National security adviser Robert O'Brien said Friday that he agrees "100%" with Attorney General William Barr's assertion that China is being more aggressive with its attempts to influence the 2020 election than other malign actors, including Russia, but offered little evidence to back up the claim.
"What the intelligence community has made very clear," O'Brien told reporters during a news briefing at the White House on Friday, "first you have China, which has the most massive program to influence the United States politically, you have Iran and you have Russia. These are all three adversary countries that are seeking to disrupt our elections."
"Some of them prefer Biden; some people say some of them prefer the President," he said, notably sounding certain that some are pushing for Biden but casting some level of doubt on whether some are pushing for Trump. "My position is it doesn't matter what these countries want, that any country that attempts to interfere with free and fair elections of the United States has to be stopped."

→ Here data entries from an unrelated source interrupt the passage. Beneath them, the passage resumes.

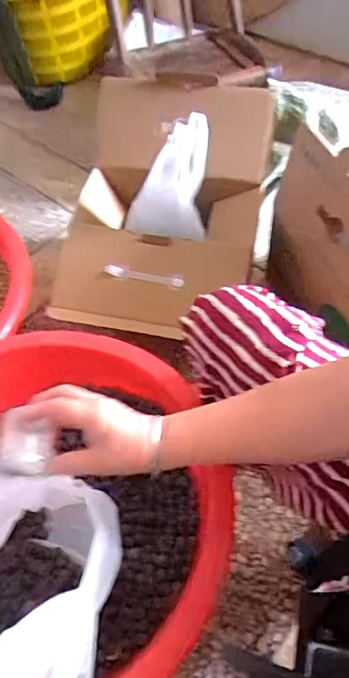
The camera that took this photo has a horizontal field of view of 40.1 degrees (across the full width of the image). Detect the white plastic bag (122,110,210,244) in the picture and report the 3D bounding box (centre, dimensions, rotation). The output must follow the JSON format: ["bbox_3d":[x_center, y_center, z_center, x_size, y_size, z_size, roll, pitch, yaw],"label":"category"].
[{"bbox_3d":[-0.017,-0.297,0.945,0.163,0.264,0.051,-8,57,-3],"label":"white plastic bag"}]

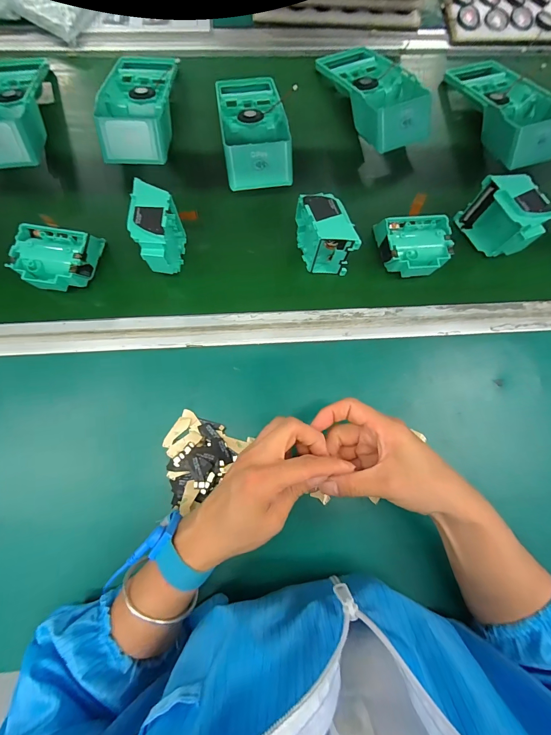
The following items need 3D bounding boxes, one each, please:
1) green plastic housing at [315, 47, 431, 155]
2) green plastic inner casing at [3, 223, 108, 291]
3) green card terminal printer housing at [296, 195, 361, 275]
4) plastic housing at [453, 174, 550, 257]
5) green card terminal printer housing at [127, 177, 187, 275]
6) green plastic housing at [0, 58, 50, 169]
[{"bbox_3d":[0.130,-0.373,0.442,0.087,0.055,0.189,-20,78,-6],"label":"green plastic housing"},{"bbox_3d":[-0.246,-0.121,0.380,0.081,0.052,0.071,0,77,-2],"label":"green plastic inner casing"},{"bbox_3d":[0.053,-0.149,0.378,0.044,0.081,0.079,-19,78,-6],"label":"green card terminal printer housing"},{"bbox_3d":[0.268,-0.175,0.390,0.042,0.078,0.084,-29,79,-8],"label":"plastic housing"},{"bbox_3d":[-0.131,-0.146,0.372,0.042,0.083,0.079,3,77,-1],"label":"green card terminal printer housing"},{"bbox_3d":[-0.340,-0.336,0.421,0.094,0.059,0.193,-10,77,-4],"label":"green plastic housing"}]

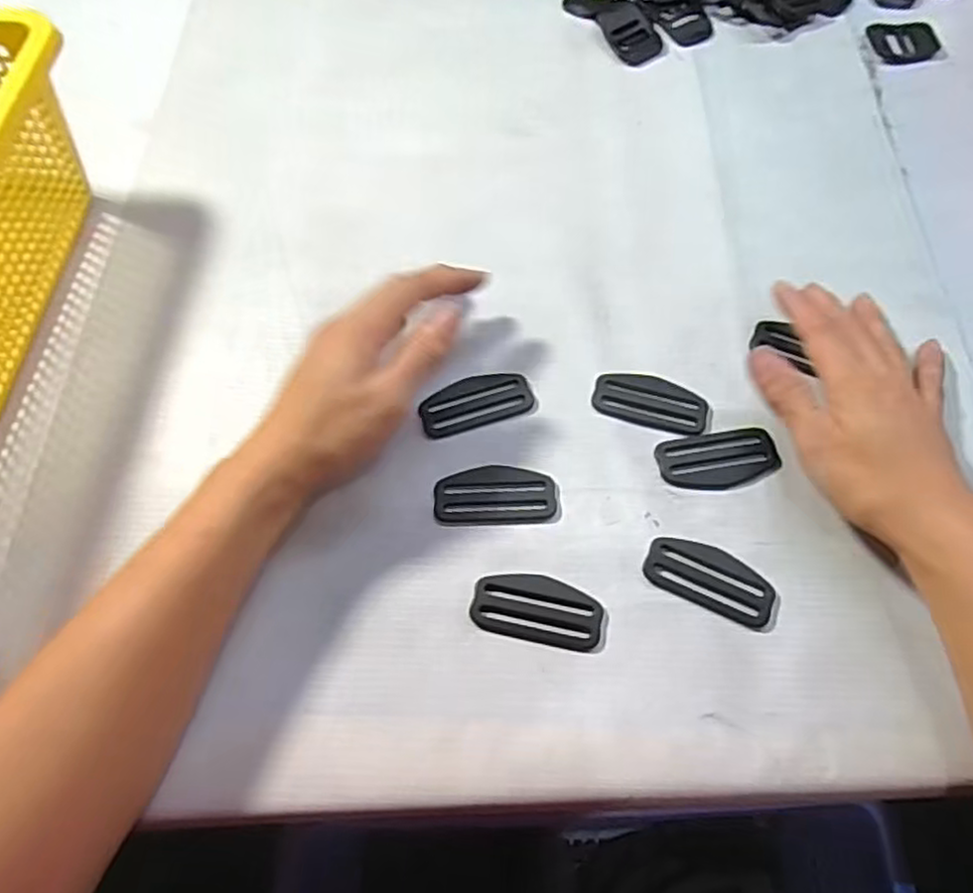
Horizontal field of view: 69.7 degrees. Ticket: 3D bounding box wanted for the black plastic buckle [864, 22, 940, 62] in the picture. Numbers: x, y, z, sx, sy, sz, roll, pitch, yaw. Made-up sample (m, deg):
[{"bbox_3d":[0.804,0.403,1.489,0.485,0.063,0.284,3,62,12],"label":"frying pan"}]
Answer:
[{"bbox_3d":[0.294,-0.285,0.490,0.046,0.004,0.036,-10,64,-3],"label":"black plastic buckle"}]

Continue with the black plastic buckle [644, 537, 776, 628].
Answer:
[{"bbox_3d":[0.104,0.060,0.325,0.058,0.004,0.028,25,67,13],"label":"black plastic buckle"}]

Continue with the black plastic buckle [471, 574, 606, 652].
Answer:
[{"bbox_3d":[0.024,0.074,0.319,0.059,0.004,0.030,9,64,6],"label":"black plastic buckle"}]

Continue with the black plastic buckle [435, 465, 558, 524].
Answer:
[{"bbox_3d":[0.004,0.023,0.347,0.059,0.004,0.030,-1,64,1],"label":"black plastic buckle"}]

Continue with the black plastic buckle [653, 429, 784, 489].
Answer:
[{"bbox_3d":[0.117,0.006,0.353,0.060,0.004,0.030,-8,64,-2],"label":"black plastic buckle"}]

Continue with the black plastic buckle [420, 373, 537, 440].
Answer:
[{"bbox_3d":[-0.006,-0.024,0.369,0.059,0.004,0.027,-16,64,-6],"label":"black plastic buckle"}]

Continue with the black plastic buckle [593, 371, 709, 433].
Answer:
[{"bbox_3d":[0.087,-0.025,0.367,0.059,0.004,0.030,11,65,7],"label":"black plastic buckle"}]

In addition to highlighting the threat posed by China, Barr went out of his way to dilute the intelligence community's assessment that Russia is again actively interfering in a US election, during an interview with CNN's Wolf Blitzer on Wednesday.

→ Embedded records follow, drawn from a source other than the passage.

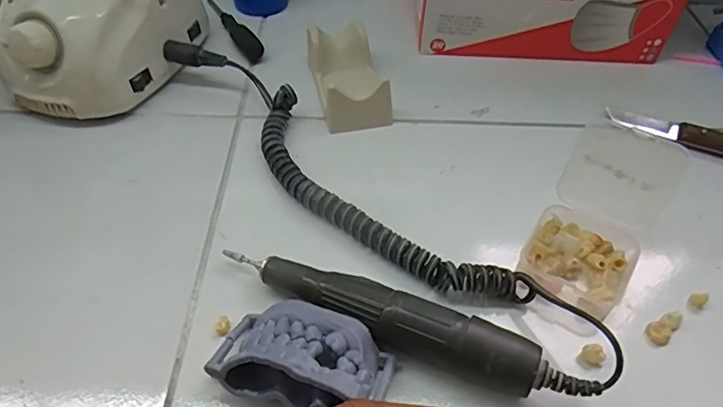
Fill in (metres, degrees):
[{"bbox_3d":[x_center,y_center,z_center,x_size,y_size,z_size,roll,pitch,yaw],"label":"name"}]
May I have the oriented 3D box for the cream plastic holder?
[{"bbox_3d":[-0.010,-0.096,0.394,0.050,0.030,0.084,-8,50,-8],"label":"cream plastic holder"}]

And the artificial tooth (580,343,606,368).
[{"bbox_3d":[0.116,0.076,0.265,0.011,0.010,0.007,23,53,18],"label":"artificial tooth"}]

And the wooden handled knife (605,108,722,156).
[{"bbox_3d":[0.249,-0.040,0.367,0.148,0.016,0.017,20,52,15],"label":"wooden handled knife"}]

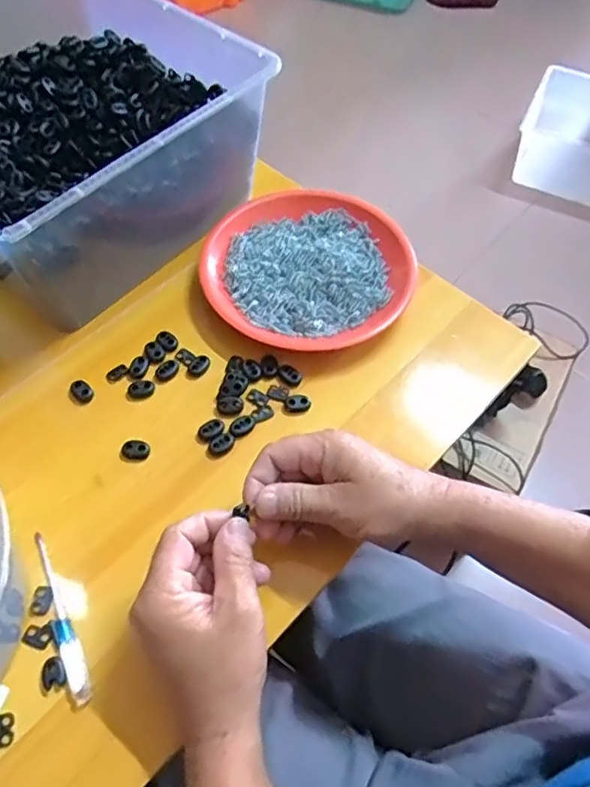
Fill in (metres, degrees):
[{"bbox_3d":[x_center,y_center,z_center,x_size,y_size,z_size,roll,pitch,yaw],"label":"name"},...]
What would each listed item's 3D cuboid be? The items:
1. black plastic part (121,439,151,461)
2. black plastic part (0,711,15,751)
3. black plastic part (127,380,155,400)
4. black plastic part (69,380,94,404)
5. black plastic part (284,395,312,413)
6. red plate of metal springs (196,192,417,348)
[{"bbox_3d":[-0.126,0.045,0.463,0.021,0.006,0.017,16,59,8],"label":"black plastic part"},{"bbox_3d":[-0.181,0.209,0.364,0.013,0.004,0.020,-13,60,-9],"label":"black plastic part"},{"bbox_3d":[-0.129,-0.004,0.492,0.022,0.004,0.017,-15,60,-10],"label":"black plastic part"},{"bbox_3d":[-0.178,-0.002,0.488,0.016,0.005,0.023,-37,66,-21],"label":"black plastic part"},{"bbox_3d":[0.002,0.008,0.484,0.022,0.006,0.014,-3,58,-3],"label":"black plastic part"},{"bbox_3d":[0.012,-0.119,0.550,0.191,0.029,0.166,-6,59,-5],"label":"red plate of metal springs"}]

"I accept that there is some preliminary activity that suggests that they might try again," Barr said of Russia. "It wouldn't surprise me if Russia tries something again of the same general genre before."
US intelligence officials and the Senate Intelligence Committee have made bolder assertions warning of the threat Russia poses this year after it hacked the Democrats in 2016 and ran social media influence operations during the 2016 and 2018 elections.
"The threat is ongoing," Sen. Richard Burr, a North Carolina Republican who chaired much of the Senate Intelligence Committee's investigation into Russian election interference, said in a statement last month after the panel released the findings of its bipartisan probe. "My hope is that this report and the Committee's work will provide the American people with more insight into the threats facing our nation and the steps necessary to stop them."
But the Trump campaign and some Republicans responded to the report with a backward-looking critique and insistence there had been "no collusion," rather than questioning how American politics may still be vulnerable to foreign disinformation and interference in 2020.
That reaction, coupled with recent comments downplaying Russia's ongoing efforts, have prompted Democrats to accuse the President and his allies of misconstruing what US intelligence shows about the threat of foreign interference ahead of November.
Sipher, whose 28-year career at the CIA included a stint running the agency's Russia operations, called the comments about China from top Trump officials "pure deflection."
"If someone says Russia is worse, Republican politicians can point at the larger geopolitical threat from China. True, but not relevant to the issue of election interference. Only one power is trying to subvert the election," he said.
House Intelligence Chairman Adam Schiff went as far as accusing Trump officials like Barr of "lying" when saying the intelligence shows China is actively interfering.
"If you look at what the intelligence director Evanina, who runs the National Counterintelligence Center, what he said in his public written statement, he said that Russia was actively interfering, actively engaging across a range of measures to influence the outcome. China had a preference. And if you look at that, you can tell that Bill Barr is just flat-out lying to the American people, and it's tragic but it's as simple as that," he told CNN's Dana Bash.
The California Democrat also said he's confident he's seen the same intelligence as Barr and other top officials who have said China is interfering more aggressively than Russia.